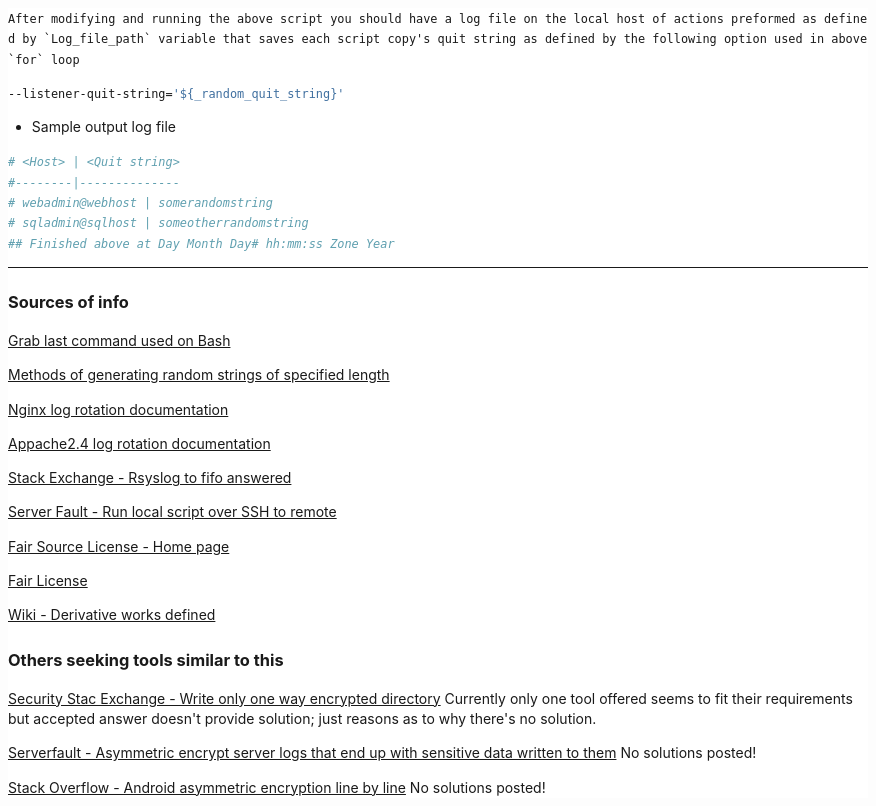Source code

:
 ```bash
```

	After modifying and running the above script you should have a log file on the local host of actions preformed as defined by `Log_file_path` variable that saves each script copy's quit string as defined by the following option used in above `for` loop
```bash
--listener-quit-string='${_random_quit_string}'
```

 - Sample output log file
```bash
# <Host> | <Quit string>
#--------|--------------
# webadmin@webhost | somerandomstring
# sqladmin@sqlhost | someotherrandomstring
## Finished above at Day Month Day# hh:mm:ss Zone Year 
```


-----


### Sources of info

[Grab last command used on Bash](http://stackoverflow.com/a/9502698)

[Methods of generating random strings of specified length](https://gist.github.com/earthgecko/3089509)

[Nginx log rotation documentation](https://www.nginx.com/resources/wiki/start/topics/examples/logrotation/)

[Appache2.4 log rotation documentation](https://httpd.apache.org/docs/2.4/programs/rotatelogs.html)

[Stack Exchange - Rsyslog to fifo answered](http://unix.stackexchange.com/questions/134896/how-to-redirect-logs-to-a-fifo-device)

[Server Fault - Run local script over SSH to remote](http://serverfault.com/a/595256)

[Fair Source License - Home page](https://fair.io/)

[Fair License](http://fairlicense.org/)

[Wiki - Derivative works defined](https://en.wikipedia.org/wiki/Derivative_work)

### Others seeking tools similar to this

[Security Stac Exchange - Write only one way encrypted directory](http://security.stackexchange.com/questions/6218/is-there-any-asymmetrically-encrypted-file-system)
 Currently only one tool offered seems to fit their requirements but accepted answer doesn't provide solution; just reasons as to why there's no solution.

[Serverfault - Asymmetric encrypt server logs that end up with sensitive data written to them](http://serverfault.com/questions/89126/asymmetrically-encrypted-filesystem)
 No solutions posted!

[Stack Overflow - Android asymmetric encryption line by line](http://stackoverflow.com/questions/29131427/efficient-asymmetric-log-encryption-in-android/29134101)
 No solutions posted!
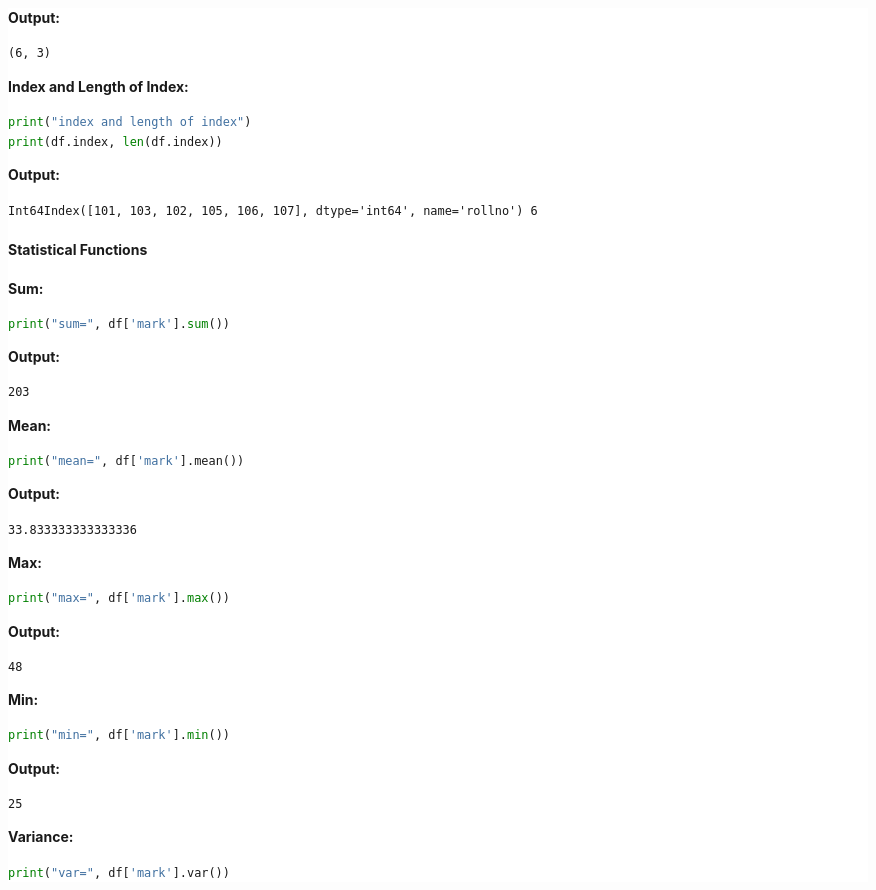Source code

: **Output:**
```
(6, 3)
```

**Index and Length of Index:**
```python
print("index and length of index")
print(df.index, len(df.index))
```

**Output:**
```
Int64Index([101, 103, 102, 105, 106, 107], dtype='int64', name='rollno') 6
```

#### Statistical Functions

**Sum:**
```python
print("sum=", df['mark'].sum())
```

**Output:**
```
203
```

**Mean:**
```python
print("mean=", df['mark'].mean())
```

**Output:**
```
33.833333333333336
```

**Max:**
```python
print("max=", df['mark'].max())
```

**Output:**
```
48
```

**Min:**
```python
print("min=", df['mark'].min())
```

**Output:**
```
25
```

**Variance:**
```python
print("var=", df['mark'].var())
```
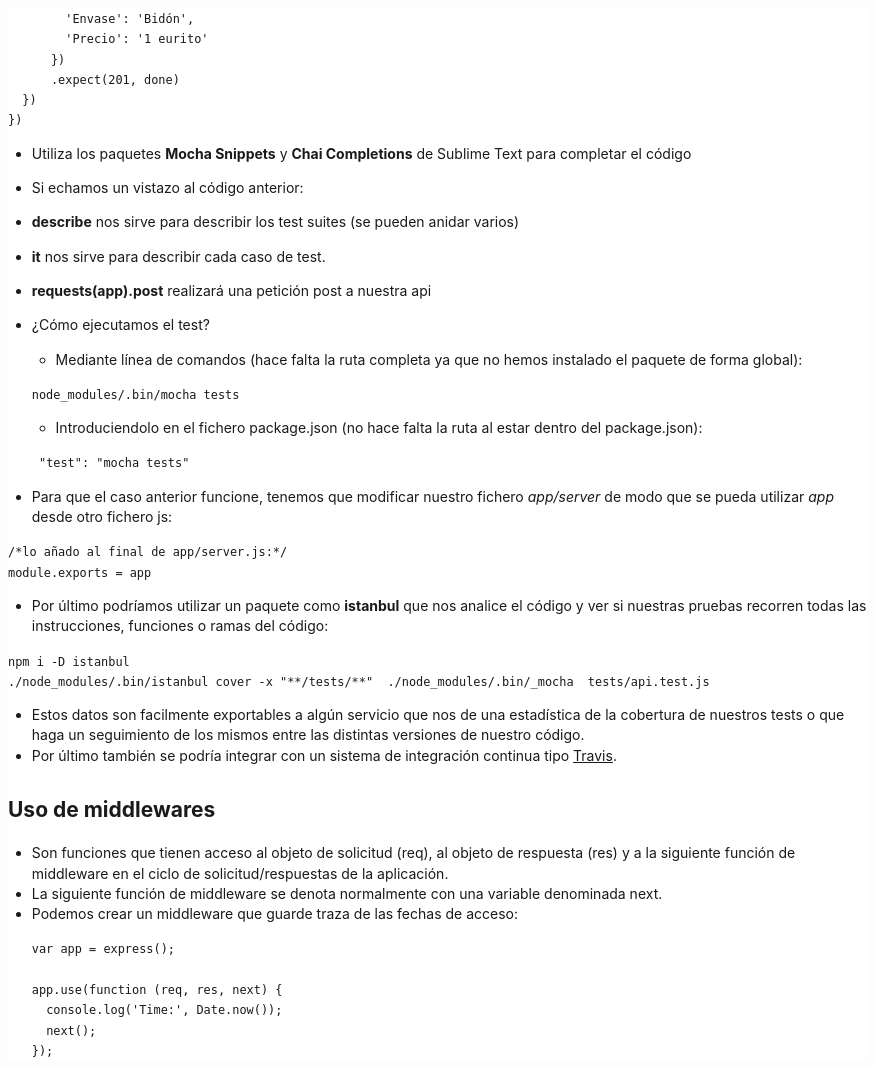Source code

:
 ```
        'Envase': 'Bidón',
        'Precio': '1 eurito'
      })
      .expect(201, done)
  })
})
```


- Utiliza los paquetes **Mocha Snippets** y **Chai Completions** de Sublime Text para completar el código

- Si echamos un vistazo al código anterior:
-  **describe** nos sirve para describir los test suites (se pueden anidar varios)
  - **it** nos sirve para describir cada caso de test. 
  - **requests(app).post** realizará una petición post a nuestra api


- ¿Cómo ejecutamos el test?
  - Mediante línea de comandos (hace falta la ruta completa ya que no hemos instalado el paquete de forma global):
  
  ```
  node_modules/.bin/mocha tests
  ```
  - Introduciendolo en el fichero package.json (no hace falta la ruta al estar dentro del package.json):
  ```
   "test": "mocha tests"
  ```


- Para que el caso anterior funcione, tenemos que modificar nuestro fichero *app/server* de modo que se pueda utilizar *app* desde otro fichero js:
```
/*lo añado al final de app/server.js:*/
module.exports = app
```


- Por último podríamos utilizar un paquete como **istanbul** que nos analice el código y ver si nuestras pruebas recorren todas las instrucciones, funciones o ramas del código:
``` 
npm i -D istanbul
./node_modules/.bin/istanbul cover -x "**/tests/**"  ./node_modules/.bin/_mocha  tests/api.test.js
```


- Estos datos son facilmente exportables a algún servicio que nos de una estadística de la cobertura de nuestros tests o que haga un seguimiento de los mismos entre las distintas versiones de nuestro código.
- Por último también se podría integrar con un sistema de integración continua tipo [Travis](https://travis-ci.org/).


## Uso de middlewares

- Son funciones que tienen acceso al objeto de solicitud (req), al objeto de respuesta (res) y a la siguiente función de middleware en el ciclo de solicitud/respuestas de la aplicación. 
- La siguiente función de middleware se denota normalmente con una variable denominada next.
- Podemos crear un middleware que guarde traza de las fechas de acceso:
  ```
  var app = express();

  app.use(function (req, res, next) {
    console.log('Time:', Date.now());
    next();
  });
  ```
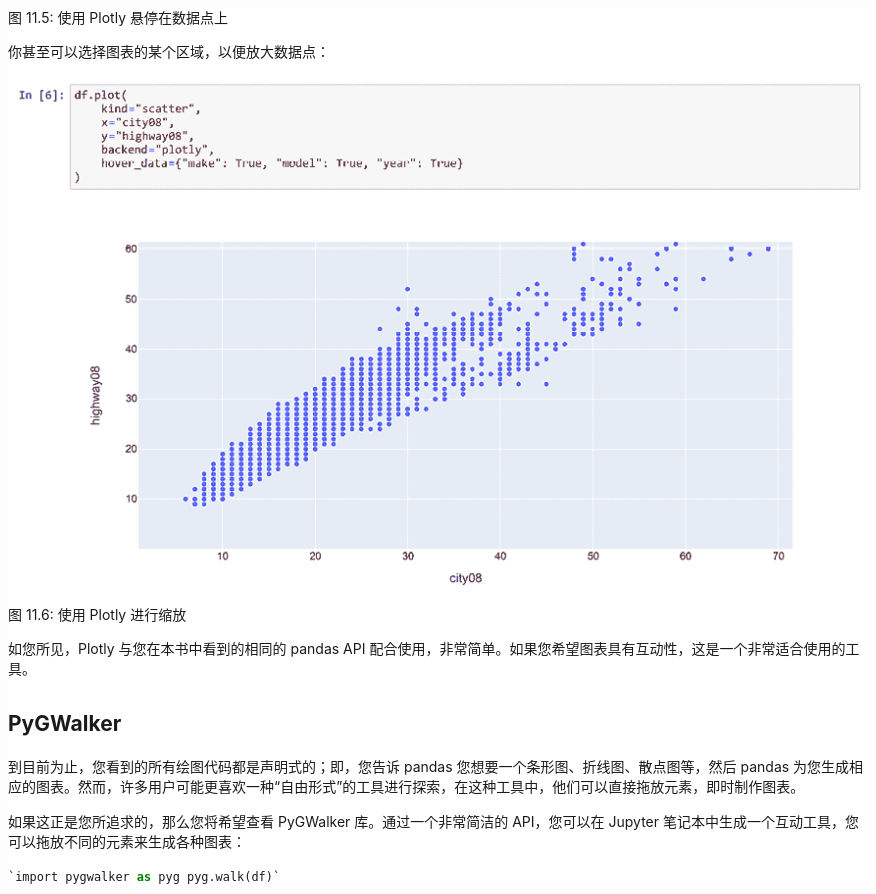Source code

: 图 11.5: 使用 Plotly 悬停在数据点上

你甚至可以选择图表的某个区域，以便放大数据点：

![](img/B31091_11_06.png)

图 11.6: 使用 Plotly 进行缩放

如您所见，Plotly 与您在本书中看到的相同的 pandas API 配合使用，非常简单。如果您希望图表具有互动性，这是一个非常适合使用的工具。

## PyGWalker

到目前为止，您看到的所有绘图代码都是声明式的；即，您告诉 pandas 您想要一个条形图、折线图、散点图等，然后 pandas 为您生成相应的图表。然而，许多用户可能更喜欢一种“自由形式”的工具进行探索，在这种工具中，他们可以直接拖放元素，即时制作图表。

如果这正是您所追求的，那么您将希望查看 PyGWalker 库。通过一个非常简洁的 API，您可以在 Jupyter 笔记本中生成一个互动工具，您可以拖放不同的元素来生成各种图表：

```py
`import pygwalker as pyg pyg.walk(df)` 
```
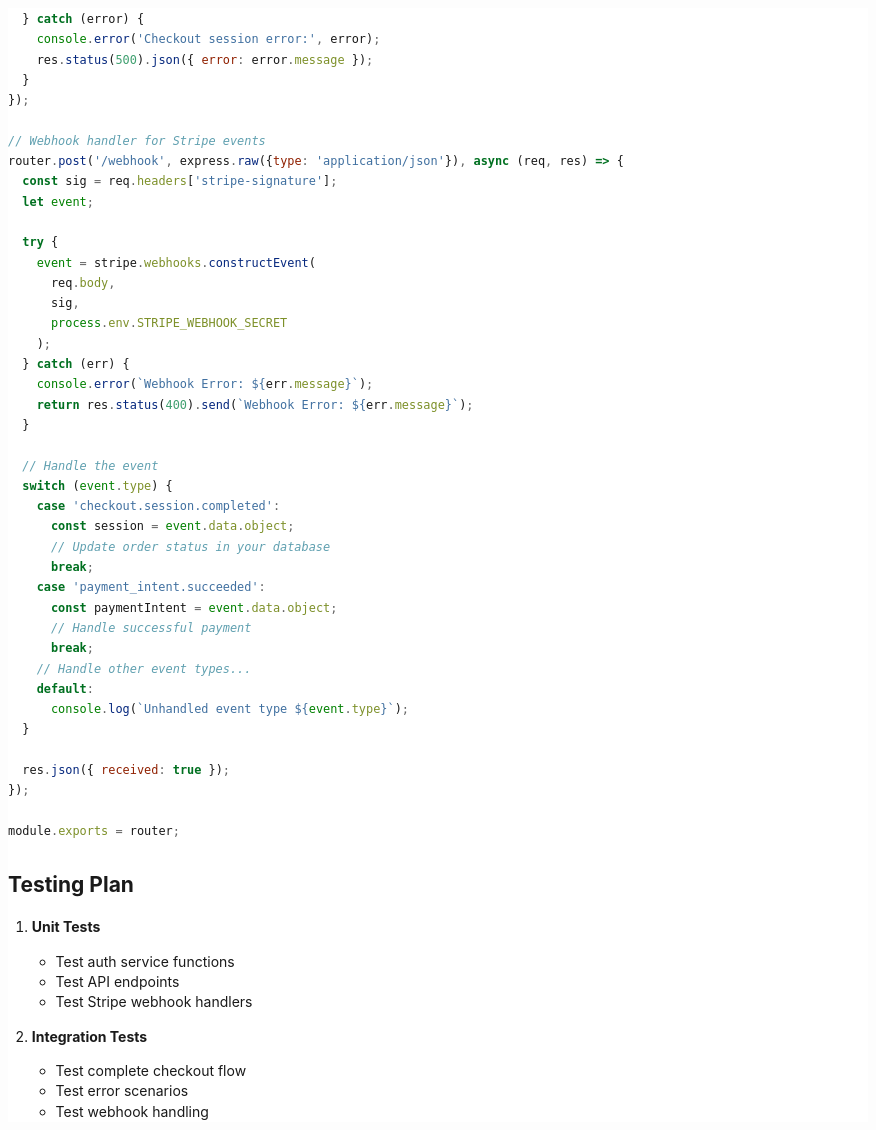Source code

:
 ```javascript
  } catch (error) {
    console.error('Checkout session error:', error);
    res.status(500).json({ error: error.message });
  }
});

// Webhook handler for Stripe events
router.post('/webhook', express.raw({type: 'application/json'}), async (req, res) => {
  const sig = req.headers['stripe-signature'];
  let event;

  try {
    event = stripe.webhooks.constructEvent(
      req.body,
      sig,
      process.env.STRIPE_WEBHOOK_SECRET
    );
  } catch (err) {
    console.error(`Webhook Error: ${err.message}`);
    return res.status(400).send(`Webhook Error: ${err.message}`);
  }

  // Handle the event
  switch (event.type) {
    case 'checkout.session.completed':
      const session = event.data.object;
      // Update order status in your database
      break;
    case 'payment_intent.succeeded':
      const paymentIntent = event.data.object;
      // Handle successful payment
      break;
    // Handle other event types...
    default:
      console.log(`Unhandled event type ${event.type}`);
  }

  res.json({ received: true });
});

module.exports = router;
```

## Testing Plan

1. **Unit Tests**
   - Test auth service functions
   - Test API endpoints
   - Test Stripe webhook handlers

2. **Integration Tests**
   - Test complete checkout flow
   - Test error scenarios
   - Test webhook handling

Exercise prompt: Please report every line among the entries that includes "express".

Written solution:
  var app = express();
router.post('/webhook', express.raw({type: 'application/json'}), async (req, res) => {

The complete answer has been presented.